After editing the app.py file, you can deploy it to Posit Connect using the rsconnect package. Use the rsconnect.api.actions.deploy_python_fastapi() function to deploy the API, specifying the Connect server URL, API key, directory containing the app.py and model.py files, and the entry point of the API.

from rsconnect.api.actions import deploy_python_fastapi
import rsconnect

url = "example.connect.com" # your Posit Connect server url
api_key = os.environ(CONNECT_API_KEY) # your Posit Connect API key

connect_server = rsconnect.api.RSConnectServer(
    url = url,
    api_key = api_key
)

rsconnect.actions.deploy_python_fastapi(
        connect_server = connect_server,
        directory = "./", # path to the directory containing the app.py and model.py files
        entry_point = "app:api" # the API is the app.py file, in a variable named api
    )

Common Pitfalls

When deploying custom code, the most common error is something similar to AttributeError: Can't get attribute 'ExampleModel' on <module '__main__' (built-in)>. There are a few possible causes for this error:

  1. The original ExampleModel may have been pinned from inside a Jupyter Notebook. Because pickling only saves a reference for how to read a class, not the source code, a custom model transformer pinned from a Jupyter Notebook cannot be imported and resolved later. To fix this, repin your model/transformer from inside a Python script.

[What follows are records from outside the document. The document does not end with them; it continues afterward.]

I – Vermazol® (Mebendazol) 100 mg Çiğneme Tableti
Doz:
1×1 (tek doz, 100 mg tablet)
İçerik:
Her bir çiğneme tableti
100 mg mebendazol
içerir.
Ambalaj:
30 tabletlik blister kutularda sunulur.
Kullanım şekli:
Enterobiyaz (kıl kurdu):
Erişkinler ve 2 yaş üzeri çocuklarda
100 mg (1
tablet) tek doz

  2. You may not be uploading the custom code to be used later. When deploying, you’ll want to add the files containing your custom code to the extra_files argument so that it can be imported, eg, vetiver.deploy_rsconnect(connect_server, board, model_name, extra_files=['custom_model.py', 'requirements.txt']) .

Please note that the above steps are a general guide, and you may need to adapt them to your specific use case and deployment environment. If you have any questions, please consider opening an issue.